A tool for CA students to find the perfect course replacement.
This tool makes convenient one relatively niche edge use-case for an already fantastic tool, ASSIST.org. ASSIST allows users within the California public higher education system, particularly community college students, to find out exactly which community college courses their target 4-year university (a CSU or UC campus) accept.
However, there are cases where a student knows they want to meet a particular course, and they just want to find all of their options. Maybe their community college does not offer an articulated course, or maybe it's not offered for the term that's needed.
ASSIST.org does not allow to filter by class, making the search for a replacement a tedious process of checking each community college one-by-one.
This tool allows you to simply pick your university and the course you want to replace, and all your choices will be laid out in front of you.
This project has its roots in a hackathon project I tried a couple years ago, where the farthest we got was a script that populated a SQLite database.
At the time, I wanted to transfer from UC Santa Cruz to UC San Diego, and vividly remembered my frustration in finding Java community college classes to enroll in due to the constant "Will this college have them? Seems not..". With this tool, my search would have been cut down from hours to minutes.
This project also serves as a playground for me to hone my actual software engineering chops -- web development & data engineering, pipelines for data that doesn't come from a single-cell experiment, unit testing, and cloud. While not currently in use, an earlier version of this project was my introduction to writing my own Dockerfiles.

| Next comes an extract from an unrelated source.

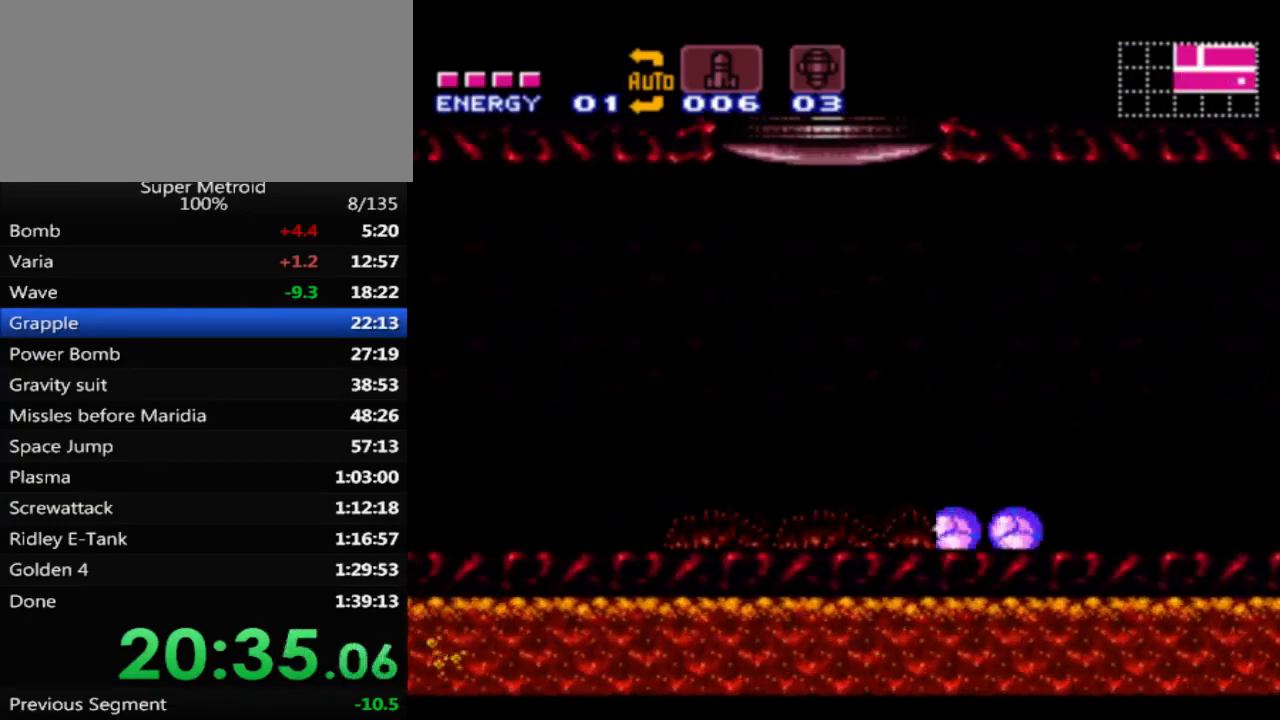
{"buttons": ["B", "DPAD_LEFT"], "events": [[50, "A", "up"]]}
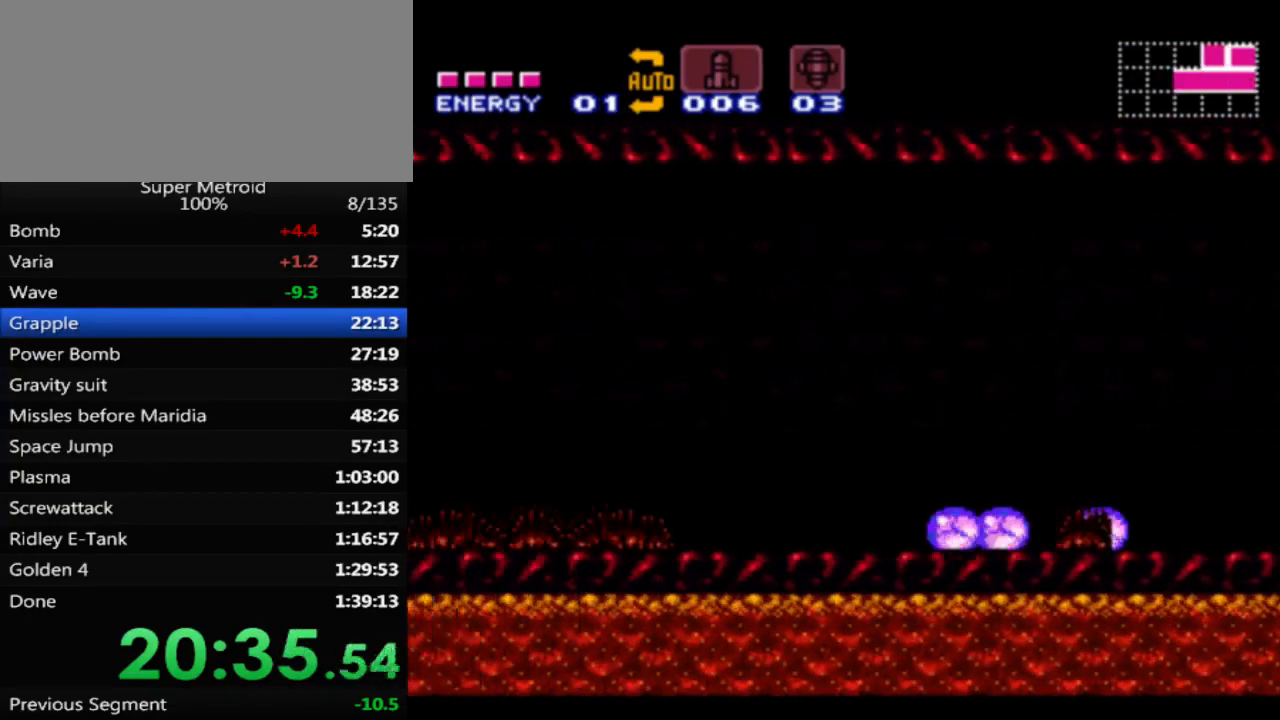
{"buttons": ["B", "L1"], "events": [[83, "DPAD_UP", "down"], [100, "DPAD_LEFT", "up"], [100, "L1", "down"], [217, "DPAD_UP", "up"]]}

Below are instructions to run a locally hosted version of the website.
git clone https://github.com/akash-pandit/CACourses.git
cd CACoursescd frontendWith Python, you can do so by running:
python -m http.server 8000Which begins a web server at https://localhost:8000, which you can navigate to in a web browser of your choice.
Other programs (e.g. Node) have their own conventions for doing so, so use whatever you are familiar with.
For those interested in building/running other modules (backend, etl_pipeline, etc.), please reference the READMEs in your subdirectory of interest.
This app is most aptly described as a database-driven web application, or as I like to think of it: postgres-but-prettier. There are two main portions to this project: a pipeline that populates the database, and the web app itself
The centerpiece of this app is a PostgreSQL database hosted via Supabase with 2 primary tables: one that relates course IDs to their metadata (name, course code, units, etc.), and one that relates what community college course IDs transfer to a university course ID.
The data comes from the 'scraping' of ASSIST's internal api, by repeatedly making calls (while following their rate limits) via a script download_data.py to their api, as if it were an end user individually scanning every university : college agreement. This data is stored locally as JSON to avoid needing to re-query ASSIST. This, along with mappings between institutional IDs and names, are stored in the data/ directory, under subdirectories split by university ID.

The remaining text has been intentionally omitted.